Benjamin Gale
Benjamin Gale

Reputation: 13177

How does Xcode setup a document based application?

I am learning Cocoa and my understanding from reading the documentation is that when an application starts the following happens:

  1. A shared application instance is created.
  2. The main nib file is looked up from the applications property list so that the application knows which nib to load.
  3. the run loop is started.

This is fine and makes sense for s single windowed application however I am confused by what xcode does when a document based application is created.

In this case there are two nib files; the first contains the application menu and the second contains the window which represents the NSDocument subclass. when I run the application a new document window is opened automatically.

Based on my understanding of how the application works outlined above I don't understand how my application knows to open the document window once the menu nib has been looked up from the property list. There is no code generated to do this as far as I can see (except for the windowNibName method but where is this called from?)

Can anyone tell me what xcode does differently so that the application knows that it is document based and therefore needs to open a document window?

Update:

What I am trying to understand is how Xcode knows how to do something different if my application is set up as a document based application rather than a single window application.
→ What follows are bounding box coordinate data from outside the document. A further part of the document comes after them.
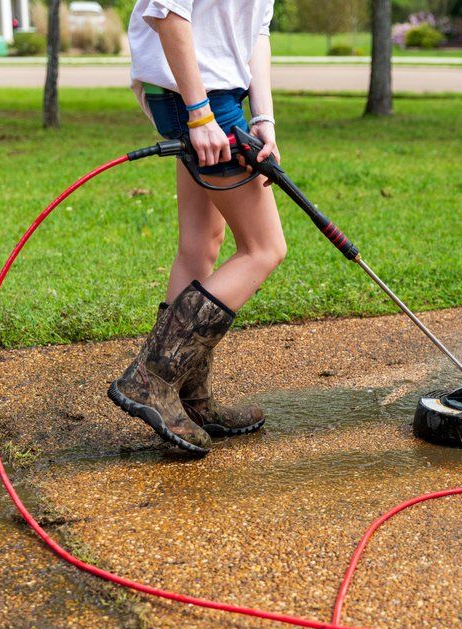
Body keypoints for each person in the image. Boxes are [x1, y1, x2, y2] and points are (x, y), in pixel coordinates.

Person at [107, 0, 285, 456]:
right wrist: (200, 113)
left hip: (212, 95)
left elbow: (256, 31)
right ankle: (154, 378)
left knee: (200, 244)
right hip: (198, 96)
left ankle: (190, 397)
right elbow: (167, 12)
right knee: (263, 248)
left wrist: (263, 119)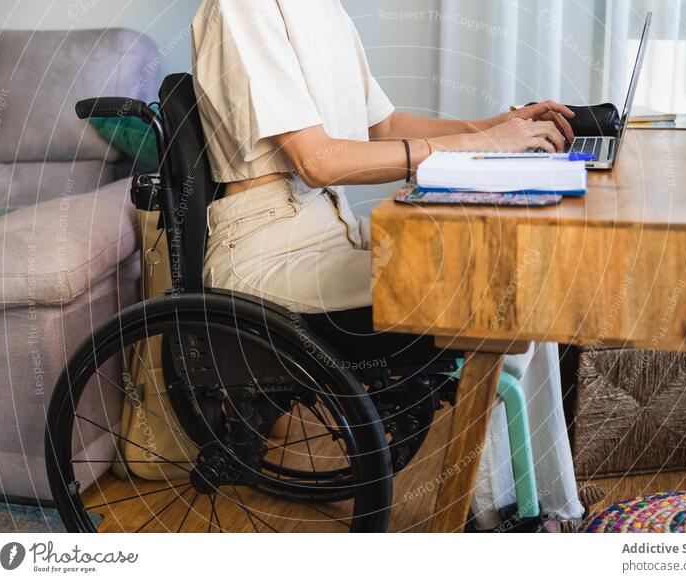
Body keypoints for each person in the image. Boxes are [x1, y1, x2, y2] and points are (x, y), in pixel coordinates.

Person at [190, 0, 584, 530]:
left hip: (325, 230)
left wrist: (502, 124)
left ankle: (539, 505)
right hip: (268, 250)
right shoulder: (243, 9)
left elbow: (386, 124)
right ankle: (501, 518)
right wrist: (480, 146)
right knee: (485, 287)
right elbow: (318, 161)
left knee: (514, 270)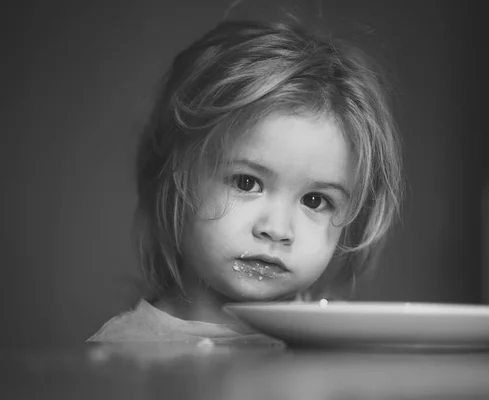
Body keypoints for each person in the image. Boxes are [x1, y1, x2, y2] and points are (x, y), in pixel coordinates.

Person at [88, 15, 404, 344]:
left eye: (315, 200)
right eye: (246, 183)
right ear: (178, 177)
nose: (277, 230)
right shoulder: (121, 353)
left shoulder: (339, 344)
As far as I am aware there is no setting to specify this and Xcode doesn't appear to generate any code to give this different behaviour.

From reading the documents over the last couple of days I think I know how this works but am not sure:

  1. _NSApplication_has a delegate method applicationOpensUntitledFile which is called by the applications delegate.
  2. NSDocumentController is set as the applications delegate by default and the default implementation looks for the presence of the CFBundledTypeInfo to determine if the document is document based or not and responds as is appropriate for the application (I.E. YES for document based application and NO for single window applications).
  3. The majority of the time when a single window application is created the application delegate is replaced by a custom AppController anyway which usually wont contain a definition for the applicationOpenUntitledFile method as it is not appropriate for the type of application.

Hopefully any Cocoa experts can confirm if my understanding is correct or if I am barking up the wrong tree.

Upvotes: 8

Views: 3810

Answers (3)

freedostudio
freedostudio

Reputation: 1

No, your assumption is not right, look at the implementation of GNUstep version, in the NSApplication's finishLaunching method:

NSDocumentController    *sdc;
sdc = [NSDocumentController sharedDocumentController];
if ([[sdc documentClassNames] count] > 0)
{
  didAutoreopen = [sdc _reopenAutosavedDocuments];
}

So it create a instance of NSDocumentController automatically.

Upvotes: 0

yageek
yageek

Reputation: 4455

I assume your right. If you create a non based document application, add the document types informations in the -Info.plist and set the delegate of NSApplication in the main.m as following

int main(int argc, const char * argv[])
{
    [[NSApplication sharedApplication] setDelegate:[NSDocumentController sharedDocumentController]];
    [[NSBundle mainBundle] loadNibNamed:@"MainMenu" owner:NSApp topLevelObjects:nil];
    [NSApp run];
}

The behaviour seems to be the same as the the default Document-Based Application template.

Upvotes: 0

jtbandes
jtbandes

Reputation: 118681

When you create a document-based application, you get a few things:

  • A subclass of NSDocument
  • A new xib file for this document, in addition to MainMenu.xib
  • A CFBundleDocumentTypes entry in Info.plist, which tells the app about your NSDocument subclass

When your app opens, the shared NSDocumentController will create a new untitled document using the CFBundleDocumentTypes information.